-------- INFORMATION --------
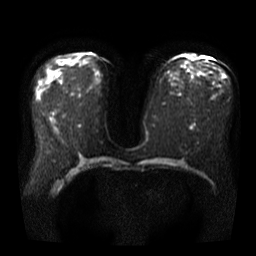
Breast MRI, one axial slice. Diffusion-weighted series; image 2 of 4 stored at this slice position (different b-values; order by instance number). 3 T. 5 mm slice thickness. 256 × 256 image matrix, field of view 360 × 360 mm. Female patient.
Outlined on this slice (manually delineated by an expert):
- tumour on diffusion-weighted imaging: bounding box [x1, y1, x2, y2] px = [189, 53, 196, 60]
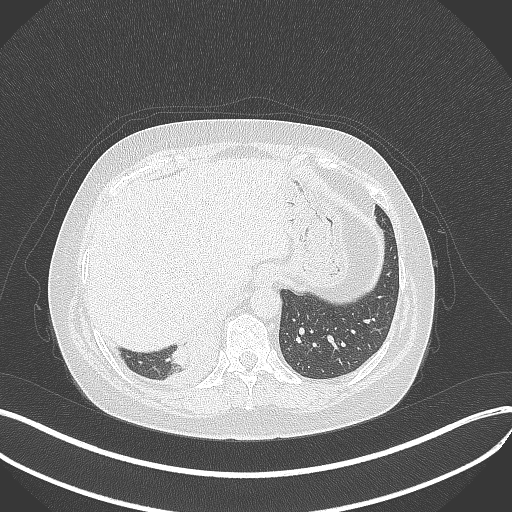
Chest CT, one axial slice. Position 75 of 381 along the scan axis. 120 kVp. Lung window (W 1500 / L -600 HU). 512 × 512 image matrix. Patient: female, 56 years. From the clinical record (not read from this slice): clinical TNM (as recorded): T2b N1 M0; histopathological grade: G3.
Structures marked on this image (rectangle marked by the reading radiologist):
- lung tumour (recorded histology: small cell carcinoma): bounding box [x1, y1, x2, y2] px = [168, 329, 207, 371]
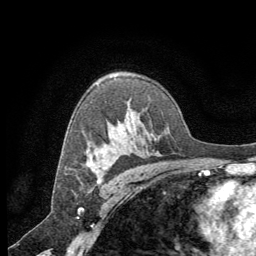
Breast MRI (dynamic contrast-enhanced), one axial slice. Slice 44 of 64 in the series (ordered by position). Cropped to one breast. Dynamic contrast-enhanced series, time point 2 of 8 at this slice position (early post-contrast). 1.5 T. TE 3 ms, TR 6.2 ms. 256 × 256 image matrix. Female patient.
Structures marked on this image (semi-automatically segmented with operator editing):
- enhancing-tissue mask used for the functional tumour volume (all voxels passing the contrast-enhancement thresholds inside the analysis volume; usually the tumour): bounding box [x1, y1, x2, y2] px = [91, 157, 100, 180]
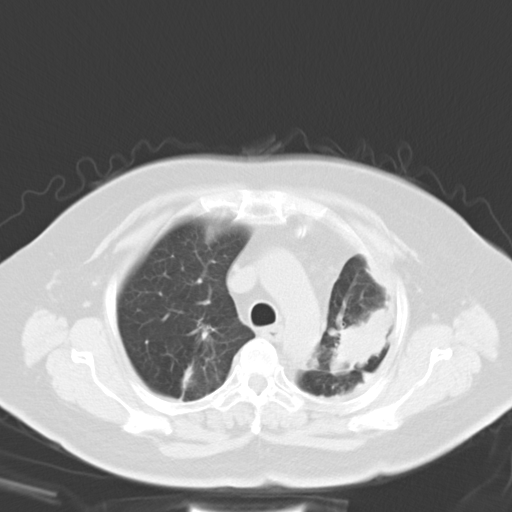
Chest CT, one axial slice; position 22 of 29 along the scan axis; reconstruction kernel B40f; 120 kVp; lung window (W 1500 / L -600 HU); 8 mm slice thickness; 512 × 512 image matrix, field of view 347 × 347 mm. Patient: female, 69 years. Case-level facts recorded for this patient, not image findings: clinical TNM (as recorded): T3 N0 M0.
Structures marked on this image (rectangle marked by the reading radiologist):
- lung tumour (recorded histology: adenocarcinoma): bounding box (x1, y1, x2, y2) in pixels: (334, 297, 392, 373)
--------
Go through the data and show every line where "weighted" occurs.

* RESULT OF THIS EXERCISE:
Breast MRI, one axial slice. Diffusion-weighted series; image 2 of 4 stored at this slice position (different b-values; order by instance number). 3 T. 5 mm slice thickness. 256 × 256 image matrix, field of view 360 × 360 mm. Female patient.
- tumour on diffusion-weighted imaging: bounding box [x1, y1, x2, y2] px = [189, 53, 196, 60]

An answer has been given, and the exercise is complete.